* _Required action a_
Edit the camera intrinsics and pose rows, starting with the first row and going on through the row containing "-0.028057, 0.621356, 0.547783]]", so that "pose line" becomes "extrinsics line" and everything else stays unchanged.

With the 135 you would probably need some extension tubes for a real close shot.  I used the 135 for flower shots and decorations on the reception table. I dont have any pics off hand but if you go to treyharrison.zenfolio.com and go to I believe Bryan and Megans wedding there is a shot of some mints that I though came out decent(I was second shooter and I didnt get any ring shots with the 135). Overall I was real impressed with the 135 and enjoyed the close focus. But for a true macro it would be best to have a macro lens that is capable of 1:1.  I also have the 50f1.4 and I believe its close focus is about 1foot and if your main interest is wedding rings I would rent some extension tubes and try some ring shots with that setup. It would be a cheaper alternitive. Im really not sure what the .19x means either but 1:1 simply means that if you take a picture of a penny at 1:1 it will be that exact size on 35mm film.  Im sure you have  430 or 580 flash and if so look into getting the lumiquest soft box it will help out alot.


----------



## tyler_h (Jun 10, 2011)

Magnification saying something like 0.19x;
1/0.19 = 5.26

So to state it similarly as 1:1 it is 1:5.26


----------



## Hardrock (Jun 10, 2011)

tyler_h said:


> Magnification saying something like 0.19x;
> 1/0.19 = 5.26
> 
> So to state it similarly as 1:1 it is 1:5.26


 

That makes more sense!  I was always curious how the 0.19x related to 1:1.  Thanks.


----------



## tyler_h (Jun 10, 2011)

Always a problem with any numeric things; far too many ways the represent the same thing, and a different one is picked depending on how well it will be interpreted by the consumer


----------



## jake337 (Jun 10, 2011)

For Rings and jewelry shouldn't we be suggesting some sort of tilt shift lens so that  shallow DOF may become less of a binding issue.


----------



## tyler_h (Jun 10, 2011)

jake337 said:


> For Rings and jewelry shouldn't we be suggesting some sort of tilt shift lens so that  shallow DOF may become less of a binding issue.


 
The TS-E 90 f/2.8 has a decent max magnification; 0.29, but that is still 1:3.45. It would be improved with a teleconverter but this would make an expensive option to still not give very high magnification.


----------



## Overread (Jun 10, 2011)

Good advice has already been given but I'll add a few points:

1) Tiltshift - its a good option, but very pricey for a good one, plus you need to add either teleconverters and/or extension tubes to get the magnification factor up. For wedding rings they are pretty big and won't be too hard, for insects you'd need more magnification gain. The other problem is that you then have 2 things to learn - close focusing and tiltshift balance.
I'd personally go for a regular macro - then consider exotics later on such as tiltshift/MPE etc..

2) Extension tubes - avoid canons offerings, they are way way way overpriced for what you get. Modern Kenko extension tubes are just as good (several people I know who own both can't tell them apart build quality wise at all - and one wondered if the canon are just rebranded kenko!)

3) Focal length wise I'd second the 100mm macro option. Sigma and Tokina make 105mm macros which are solid in build and image quality - Tamron makes their 90mm whilst Canon have their 100mm and 100mm L. In general you won't tell them apart image quality wise (you can in studio tests compare them, but the differences are very minor and subject to copy variation). Secondly the AF speed of all is going to be slower than regular lenses, but the canons tend to be the faster over (the L is probably the fastest AF you can get currently for a canon macro lens).

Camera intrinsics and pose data
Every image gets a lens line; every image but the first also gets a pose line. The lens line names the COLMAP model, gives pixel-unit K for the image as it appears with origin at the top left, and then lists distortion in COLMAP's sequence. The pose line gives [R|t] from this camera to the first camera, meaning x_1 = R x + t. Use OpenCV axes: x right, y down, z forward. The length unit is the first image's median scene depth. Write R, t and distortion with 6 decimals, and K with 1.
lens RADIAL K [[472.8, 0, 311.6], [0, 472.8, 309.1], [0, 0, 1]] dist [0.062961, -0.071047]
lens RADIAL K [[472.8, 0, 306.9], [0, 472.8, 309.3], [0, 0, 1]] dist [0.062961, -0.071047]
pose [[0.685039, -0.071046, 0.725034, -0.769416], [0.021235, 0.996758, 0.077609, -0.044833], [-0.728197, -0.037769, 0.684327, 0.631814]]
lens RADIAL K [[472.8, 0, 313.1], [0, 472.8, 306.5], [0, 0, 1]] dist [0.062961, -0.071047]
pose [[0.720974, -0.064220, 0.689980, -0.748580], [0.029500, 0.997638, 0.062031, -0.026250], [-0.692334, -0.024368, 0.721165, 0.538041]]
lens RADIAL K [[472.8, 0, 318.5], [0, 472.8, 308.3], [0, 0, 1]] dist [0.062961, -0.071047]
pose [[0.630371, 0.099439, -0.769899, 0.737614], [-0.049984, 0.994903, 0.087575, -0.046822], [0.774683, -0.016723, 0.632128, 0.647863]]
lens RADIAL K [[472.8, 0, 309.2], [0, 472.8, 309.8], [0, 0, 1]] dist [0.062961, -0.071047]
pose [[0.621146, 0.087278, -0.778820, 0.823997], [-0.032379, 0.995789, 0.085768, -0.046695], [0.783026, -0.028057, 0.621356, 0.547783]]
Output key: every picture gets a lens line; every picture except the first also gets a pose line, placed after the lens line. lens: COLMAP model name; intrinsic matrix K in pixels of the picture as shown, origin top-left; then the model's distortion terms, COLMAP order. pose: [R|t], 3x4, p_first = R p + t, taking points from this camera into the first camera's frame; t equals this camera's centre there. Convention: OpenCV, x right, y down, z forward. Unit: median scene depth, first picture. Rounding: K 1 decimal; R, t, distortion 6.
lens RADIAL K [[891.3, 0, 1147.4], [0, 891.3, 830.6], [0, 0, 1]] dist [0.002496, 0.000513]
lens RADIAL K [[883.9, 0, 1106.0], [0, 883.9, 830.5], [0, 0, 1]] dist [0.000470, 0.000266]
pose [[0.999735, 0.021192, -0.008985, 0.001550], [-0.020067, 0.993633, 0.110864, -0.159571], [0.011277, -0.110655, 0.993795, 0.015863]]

* _Required action b_
From the forum thread on macro lenses, repeat the passage starting with "2) Extension tubes" and going on through "just rebranded kenko!)", word for word.

* _Task solution a_
Every image gets a lens line; every image but the first also gets a extrinsics line. The lens line names the COLMAP model, gives pixel-unit K for the image as it appears with origin at the top left, and then lists distortion in COLMAP's sequence. The extrinsics line gives [R|t] from this camera to the first camera, meaning x_1 = R x + t. Use OpenCV axes: x right, y down, z forward. The length unit is the first image's median scene depth. Write R, t and distortion with 6 decimals, and K with 1.
lens RADIAL K [[472.8, 0, 311.6], [0, 472.8, 309.1], [0, 0, 1]] dist [0.062961, -0.071047]
lens RADIAL K [[472.8, 0, 306.9], [0, 472.8, 309.3], [0, 0, 1]] dist [0.062961, -0.071047]
pose [[0.685039, -0.071046, 0.725034, -0.769416], [0.021235, 0.996758, 0.077609, -0.044833], [-0.728197, -0.037769, 0.684327, 0.631814]]
lens RADIAL K [[472.8, 0, 313.1], [0, 472.8, 306.5], [0, 0, 1]] dist [0.062961, -0.071047]
pose [[0.720974, -0.064220, 0.689980, -0.748580], [0.029500, 0.997638, 0.062031, -0.026250], [-0.692334, -0.024368, 0.721165, 0.538041]]
lens RADIAL K [[472.8, 0, 318.5], [0, 472.8, 308.3], [0, 0, 1]] dist [0.062961, -0.071047]
pose [[0.630371, 0.099439, -0.769899, 0.737614], [-0.049984, 0.994903, 0.087575, -0.046822], [0.774683, -0.016723, 0.632128, 0.647863]]
lens RADIAL K [[472.8, 0, 309.2], [0, 472.8, 309.8], [0, 0, 1]] dist [0.062961, -0.071047]
pose [[0.621146, 0.087278, -0.778820, 0.823997], [-0.032379, 0.995789, 0.085768, -0.046695], [0.783026, -0.028057, 0.621356, 0.547783]]

* _Task solution b_
2) Extension tubes - avoid canons offerings, they are way way way overpriced for what you get. Modern Kenko extension tubes are just as good (several people I know who own both can't tell them apart build quality wise at all - and one wondered if the canon are just rebranded kenko!)